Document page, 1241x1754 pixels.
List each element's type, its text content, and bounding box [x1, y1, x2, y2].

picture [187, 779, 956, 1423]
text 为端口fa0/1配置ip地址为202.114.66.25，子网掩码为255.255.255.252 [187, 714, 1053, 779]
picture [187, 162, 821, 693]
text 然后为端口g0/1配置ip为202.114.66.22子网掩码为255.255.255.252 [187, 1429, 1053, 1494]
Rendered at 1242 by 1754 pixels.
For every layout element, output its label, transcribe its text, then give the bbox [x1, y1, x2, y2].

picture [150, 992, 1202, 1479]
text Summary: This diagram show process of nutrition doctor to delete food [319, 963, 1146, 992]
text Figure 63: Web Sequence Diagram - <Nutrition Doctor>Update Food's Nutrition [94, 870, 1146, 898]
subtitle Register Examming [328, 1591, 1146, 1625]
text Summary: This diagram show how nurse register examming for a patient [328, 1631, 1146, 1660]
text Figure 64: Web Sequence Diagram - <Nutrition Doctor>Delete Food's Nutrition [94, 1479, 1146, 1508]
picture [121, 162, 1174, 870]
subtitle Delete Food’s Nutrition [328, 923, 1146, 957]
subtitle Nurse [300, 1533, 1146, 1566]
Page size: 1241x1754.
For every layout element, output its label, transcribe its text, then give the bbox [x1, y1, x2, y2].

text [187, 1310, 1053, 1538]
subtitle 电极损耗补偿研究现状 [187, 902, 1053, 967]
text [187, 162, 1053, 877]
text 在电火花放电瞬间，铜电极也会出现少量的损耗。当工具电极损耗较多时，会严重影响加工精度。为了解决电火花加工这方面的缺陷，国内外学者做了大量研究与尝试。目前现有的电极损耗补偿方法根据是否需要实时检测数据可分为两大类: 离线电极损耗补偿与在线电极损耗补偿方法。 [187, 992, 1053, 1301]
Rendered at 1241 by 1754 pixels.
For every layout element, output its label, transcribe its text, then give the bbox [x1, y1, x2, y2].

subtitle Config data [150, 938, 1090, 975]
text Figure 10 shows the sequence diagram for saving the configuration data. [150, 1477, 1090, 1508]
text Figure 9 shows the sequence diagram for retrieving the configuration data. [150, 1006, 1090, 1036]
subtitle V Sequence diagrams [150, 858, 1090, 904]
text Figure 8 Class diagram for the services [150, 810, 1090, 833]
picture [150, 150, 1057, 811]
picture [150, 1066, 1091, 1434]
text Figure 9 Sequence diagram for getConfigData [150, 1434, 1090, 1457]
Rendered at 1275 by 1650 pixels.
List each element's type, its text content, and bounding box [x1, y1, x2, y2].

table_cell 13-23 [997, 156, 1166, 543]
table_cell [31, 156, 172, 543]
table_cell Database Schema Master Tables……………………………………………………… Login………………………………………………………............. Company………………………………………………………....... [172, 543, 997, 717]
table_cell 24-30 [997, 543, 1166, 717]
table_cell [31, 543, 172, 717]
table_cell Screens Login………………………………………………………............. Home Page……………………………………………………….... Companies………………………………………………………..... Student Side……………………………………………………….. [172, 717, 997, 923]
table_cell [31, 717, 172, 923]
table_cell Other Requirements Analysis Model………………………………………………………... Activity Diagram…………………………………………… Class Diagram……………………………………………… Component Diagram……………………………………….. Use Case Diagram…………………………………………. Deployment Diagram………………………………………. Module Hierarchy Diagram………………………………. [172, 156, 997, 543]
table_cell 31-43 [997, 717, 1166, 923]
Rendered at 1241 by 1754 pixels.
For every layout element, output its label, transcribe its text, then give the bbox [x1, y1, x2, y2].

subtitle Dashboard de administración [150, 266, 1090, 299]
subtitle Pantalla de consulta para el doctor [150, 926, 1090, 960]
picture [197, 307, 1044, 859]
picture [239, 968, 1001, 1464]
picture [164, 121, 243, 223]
= = = = = = =
● YOUR ASSIGNMENT
Set down all of the data above again, exactly.

● TASK SOLUTION
Document page, 1241x1754 pixels.
List each element's type, its text content, and bounding box [x1, y1, x2, y2].

picture [187, 779, 956, 1423]
text 为端口fa0/1配置ip地址为202.114.66.25，子网掩码为255.255.255.252 [187, 714, 1053, 779]
picture [187, 162, 821, 693]
text 然后为端口g0/1配置ip为202.114.66.22子网掩码为255.255.255.252 [187, 1429, 1053, 1494]
Rendered at 1242 by 1754 pixels.
For every layout element, output its label, transcribe its text, then give the bbox [x1, y1, x2, y2].

picture [150, 992, 1202, 1479]
text Summary: This diagram show process of nutrition doctor to delete food [319, 963, 1146, 992]
text Figure 63: Web Sequence Diagram - <Nutrition Doctor>Update Food's Nutrition [94, 870, 1146, 898]
subtitle Register Examming [328, 1591, 1146, 1625]
text Summary: This diagram show how nurse register examming for a patient [328, 1631, 1146, 1660]
text Figure 64: Web Sequence Diagram - <Nutrition Doctor>Delete Food's Nutrition [94, 1479, 1146, 1508]
picture [121, 162, 1174, 870]
subtitle Delete Food’s Nutrition [328, 923, 1146, 957]
subtitle Nurse [300, 1533, 1146, 1566]
Page size: 1241x1754.
For every layout element, output its label, transcribe its text, then give the bbox [x1, y1, x2, y2].

text [187, 1310, 1053, 1538]
subtitle 电极损耗补偿研究现状 [187, 902, 1053, 967]
text [187, 162, 1053, 877]
text 在电火花放电瞬间，铜电极也会出现少量的损耗。当工具电极损耗较多时，会严重影响加工精度。为了解决电火花加工这方面的缺陷，国内外学者做了大量研究与尝试。目前现有的电极损耗补偿方法根据是否需要实时检测数据可分为两大类: 离线电极损耗补偿与在线电极损耗补偿方法。 [187, 992, 1053, 1301]
Rendered at 1241 by 1754 pixels.
For every layout element, output its label, transcribe its text, then give the bbox [x1, y1, x2, y2].

subtitle Config data [150, 938, 1090, 975]
text Figure 10 shows the sequence diagram for saving the configuration data. [150, 1477, 1090, 1508]
text Figure 9 shows the sequence diagram for retrieving the configuration data. [150, 1006, 1090, 1036]
subtitle V Sequence diagrams [150, 858, 1090, 904]
text Figure 8 Class diagram for the services [150, 810, 1090, 833]
picture [150, 150, 1057, 811]
picture [150, 1066, 1091, 1434]
text Figure 9 Sequence diagram for getConfigData [150, 1434, 1090, 1457]
Rendered at 1275 by 1650 pixels.
List each element's type, its text content, and bounding box [x1, y1, x2, y2].

table_cell 13-23 [997, 156, 1166, 543]
table_cell [31, 156, 172, 543]
table_cell Database Schema Master Tables……………………………………………………… Login………………………………………………………............. Company………………………………………………………....... [172, 543, 997, 717]
table_cell 24-30 [997, 543, 1166, 717]
table_cell [31, 543, 172, 717]
table_cell Screens Login………………………………………………………............. Home Page……………………………………………………….... Companies………………………………………………………..... Student Side……………………………………………………….. [172, 717, 997, 923]
table_cell [31, 717, 172, 923]
table_cell Other Requirements Analysis Model………………………………………………………... Activity Diagram…………………………………………… Class Diagram……………………………………………… Component Diagram……………………………………….. Use Case Diagram…………………………………………. Deployment Diagram………………………………………. Module Hierarchy Diagram………………………………. [172, 156, 997, 543]
table_cell 31-43 [997, 717, 1166, 923]
Rendered at 1241 by 1754 pixels.
For every layout element, output its label, transcribe its text, then give the bbox [x1, y1, x2, y2].

subtitle Dashboard de administración [150, 266, 1090, 299]
subtitle Pantalla de consulta para el doctor [150, 926, 1090, 960]
picture [197, 307, 1044, 859]
picture [239, 968, 1001, 1464]
picture [164, 121, 243, 223]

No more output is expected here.